A new method for making deepfakes creates realistic face-swapped videos in real-time, no lengthy training needed.
Unlike previous approaches to making deepfakes—algorithmically-generated videos that make it seem like someone is doing or saying something they didn’t in real life—this method works on any two people without any specific training on their faces.
Most of the deepfakes that are shared online are created by feeding an algorithm hundreds or thousands of images of a specific face. The algorithm “trains” on that specific face so it can swap it into the target video. This can take hours or days even with access to expensive hardware, and even longer with consumer-grade PC components. A program that doesn’t need to be trained on each new target is another leap forward in making realistic deepfakes quicker and easier to create.

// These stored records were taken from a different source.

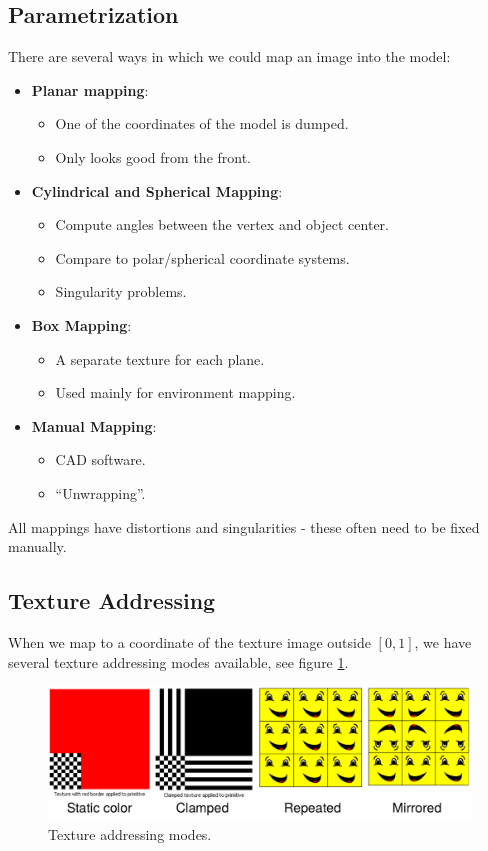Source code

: \documentclass[11pt]{article}
\begin{document}
\subsection{Parametrization}
There are several ways in which we could map an image into the model:
\begin{itemize}
  \item \textbf{Planar mapping}:
    \begin{itemize}
      \item One of the coordinates of the model is dumped.
      \item Only looks good from the front.
    \end{itemize}
  \item \textbf{Cylindrical and Spherical Mapping}:
    \begin{itemize}
      \item Compute angles between the vertex and object center.
      \item Compare to polar/spherical coordinate systems.
      \item Singularity problems.
    \end{itemize}
  \item \textbf{Box Mapping}:
    \begin{itemize}
      \item A separate texture for each plane.
      \item Used mainly for environment mapping.
    \end{itemize}
  \item \textbf{Manual Mapping}:
    \begin{itemize}
      \item CAD software.
      \item ``Unwrapping''.
    \end{itemize}
\end{itemize}

All mappings have distortions and singularities - these often need to be fixed manually.

\subsection{Texture Addressing}
When we map to a coordinate of the texture image outside $[0, 1]$, we have several texture addressing modes available, see figure \ref{fig:addressing}.

\begin{figure}[htb!]
  \centering
  \caption{Texture addressing modes.}
  \label{fig:addressing}
  \includegraphics[scale=0.3]{addressing}
\end{figure}
\end{document}
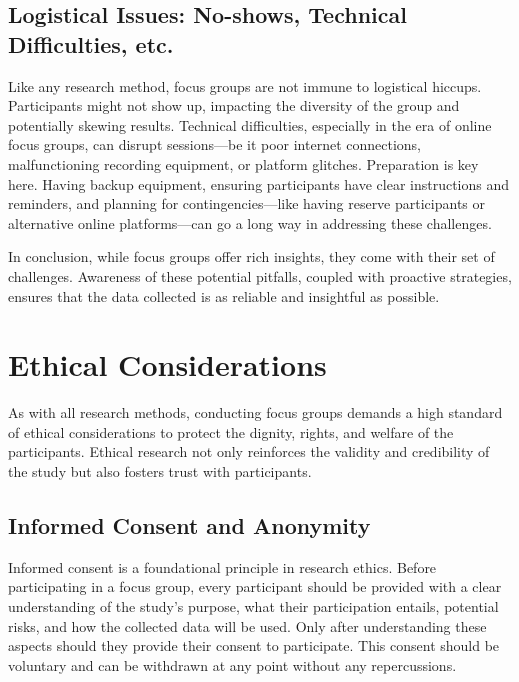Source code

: \documentclass[
  b5paper]{book}
\begin{document}
\hypertarget{logistical-issues-no-shows-technical-difficulties-etc.}{%
\subsection*{Logistical Issues: No-shows, Technical Difficulties, etc.}\label{logistical-issues-no-shows-technical-difficulties-etc.}}

Like any research method, focus groups are not immune to logistical hiccups. Participants might not show up, impacting the diversity of the group and potentially skewing results. Technical difficulties, especially in the era of online focus groups, can disrupt sessions---be it poor internet connections, malfunctioning recording equipment, or platform glitches. Preparation is key here. Having backup equipment, ensuring participants have clear instructions and reminders, and planning for contingencies---like having reserve participants or alternative online platforms---can go a long way in addressing these challenges.

In conclusion, while focus groups offer rich insights, they come with their set of challenges. Awareness of these potential pitfalls, coupled with proactive strategies, ensures that the data collected is as reliable and insightful as possible.

\hypertarget{ethical-considerations-1}{%
\section{Ethical Considerations}\label{ethical-considerations-1}}

As with all research methods, conducting focus groups demands a high standard of ethical considerations to protect the dignity, rights, and welfare of the participants. Ethical research not only reinforces the validity and credibility of the study but also fosters trust with participants.

\hypertarget{informed-consent-and-anonymity}{%
\subsection*{Informed Consent and Anonymity}\label{informed-consent-and-anonymity}}

Informed consent is a foundational principle in research ethics. Before participating in a focus group, every participant should be provided with a clear understanding of the study's purpose, what their participation entails, potential risks, and how the collected data will be used. Only after understanding these aspects should they provide their consent to participate. This consent should be voluntary and can be withdrawn at any point without any repercussions.
\end{document}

“Our method can work on any pair of people without specific training,” the researchers said in a video presenting their method. “Therefore, we can produce real-time results on unseen subjects.”
Researchers from Bar-Ilan University in Israel and the Open University of Israel posted their paper, “FSGAN: Subject Agnostic Face Swapping and Reenactment,” to the arXiv preprint server on Friday. On their project page, the researchers write that the open-source code is impending; in the paper, they say that they’re publishing the details of this program because to suppress it “would not stop their development,” but rather leave the public and policymakers in the dark about the potential misuse of these algorithms.
In a video demonstrating the FSGAN program, the researchers show how it can overcome hair and skin tone to swap faces seamlessly:
Similar to how the single-shot method developed by Samsung AI used landmarks on the source and target’s faces to map the Mona Lisa’s face to make her “speak,” FSGAN pinpoints facial landmarks, then aligns the source face to the target’s face.
The FSGAN program itself wasn’t cheap or easy to make: The researchers say in their paper that it required eight Nvidia Tesla v100 GPU processors—which can cost around $10,000 each for consumers—to train the generative adversarial network that the program then uses to create deepfakes in real-time.
On their project website, the researchers say that the project code will eventually be available on GitHub, a platform for open-source code development. Assuming the researchers make a pre-trained AI model available, it’s likely that using it at home won’t be as resource-intensive as it was to train it from scratch in a lab.
“Our method eliminates laborious, subject specific data collection and model training, making face swapping and reenactment accessible to non-experts,” the researchers wrote. “We feel strongly that it is of paramount importance to publish such technologies, in order to drive the development of technical counter-measures for detecting such forgeries, as well as compel lawmakers to set clear policies for addressing their implications.”